Telefonların yalnızca iletişim aracı olarak kullanıldığı bir dünya.

Parmaklarınız arasında gezinen sosyal medya yok, saatlerce oynadığınız mobil oyunlara erişiminiz imkânsız.

Gözlerinizi kapatın ve düşünün...
Ne yapardınız?

Sanki büyük bir boşlukta, yapayalnız kalmış gibi hissettiniz değil mi?

Yemekte, misafirlikte, yolculukta, iş yerinde… Sıkıldığınızı hissettiğiniz her an, dünyanızı renklendiren o içeriklere ulaşamamak; hayat arkadaşınızı yitirmiş gibi derin bir boşluk bırakırdı geride.
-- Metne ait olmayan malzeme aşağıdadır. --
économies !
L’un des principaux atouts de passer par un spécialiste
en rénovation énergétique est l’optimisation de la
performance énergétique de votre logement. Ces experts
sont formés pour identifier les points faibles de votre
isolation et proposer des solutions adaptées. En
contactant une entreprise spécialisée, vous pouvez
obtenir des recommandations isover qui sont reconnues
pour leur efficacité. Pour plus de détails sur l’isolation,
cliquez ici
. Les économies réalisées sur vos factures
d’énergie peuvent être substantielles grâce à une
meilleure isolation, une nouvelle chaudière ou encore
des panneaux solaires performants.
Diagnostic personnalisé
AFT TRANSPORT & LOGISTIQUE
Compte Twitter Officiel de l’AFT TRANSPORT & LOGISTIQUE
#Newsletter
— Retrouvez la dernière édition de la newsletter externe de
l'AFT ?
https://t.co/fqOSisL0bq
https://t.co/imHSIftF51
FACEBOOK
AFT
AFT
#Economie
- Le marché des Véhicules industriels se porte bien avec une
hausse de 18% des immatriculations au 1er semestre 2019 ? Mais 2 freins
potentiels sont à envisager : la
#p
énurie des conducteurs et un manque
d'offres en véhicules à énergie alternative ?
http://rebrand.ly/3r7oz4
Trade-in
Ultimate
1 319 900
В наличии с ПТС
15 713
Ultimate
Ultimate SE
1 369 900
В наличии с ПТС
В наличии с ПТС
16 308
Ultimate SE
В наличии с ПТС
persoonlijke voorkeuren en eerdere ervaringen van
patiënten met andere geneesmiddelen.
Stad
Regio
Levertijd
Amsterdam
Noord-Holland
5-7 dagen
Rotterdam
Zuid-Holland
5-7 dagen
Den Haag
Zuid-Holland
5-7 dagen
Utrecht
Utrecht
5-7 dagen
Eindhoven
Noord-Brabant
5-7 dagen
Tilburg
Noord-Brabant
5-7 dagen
İşte o boşluğu doldurmak için...
Belki elinize bir iplik alır, örgü örmeye başlarsınız.
Belki çocukluğunuzdaki gibi boya kalemlerine sarılır, notalarla düş kurarsınız.
Bulmaca çözersiniz, okeye dönersiniz, bir enstrüman öğrenir ya da resim yaparsınız.

Ve bir bakmışsınız…
Zamanla unutulmuş bir dost gibi, hobileriniz size yeniden dokunmaya başlamış.
Geçmişin sıcak izlerini taşırken, yarınlara zihninizi, kalbinizi beslersiniz.

Zenginleşirsiniz…
Ruhunuz, üretmenin hazzıyla genişler.
Ve bu zenginliği çocuklarınıza da aktarırsınız.
Tıpkı dört yaşındaki küçük ressamın, evinde açtığı sergide gözlerinden taşan sevinç gibi...

Kim bilir…
Ekran bağımlılığına teslim olmamış bir hayatın içinden; nice ressamlar, yazarlar, sanatçılar, sporcular filizlenecek.
Çünkü insan, kendini bulduğunda; dünyayı da yeniden kurar.

"Bağlanmadan önce bağ kurmayı öğrenmeli insan; ekranlara değil, hayata dokunmalı."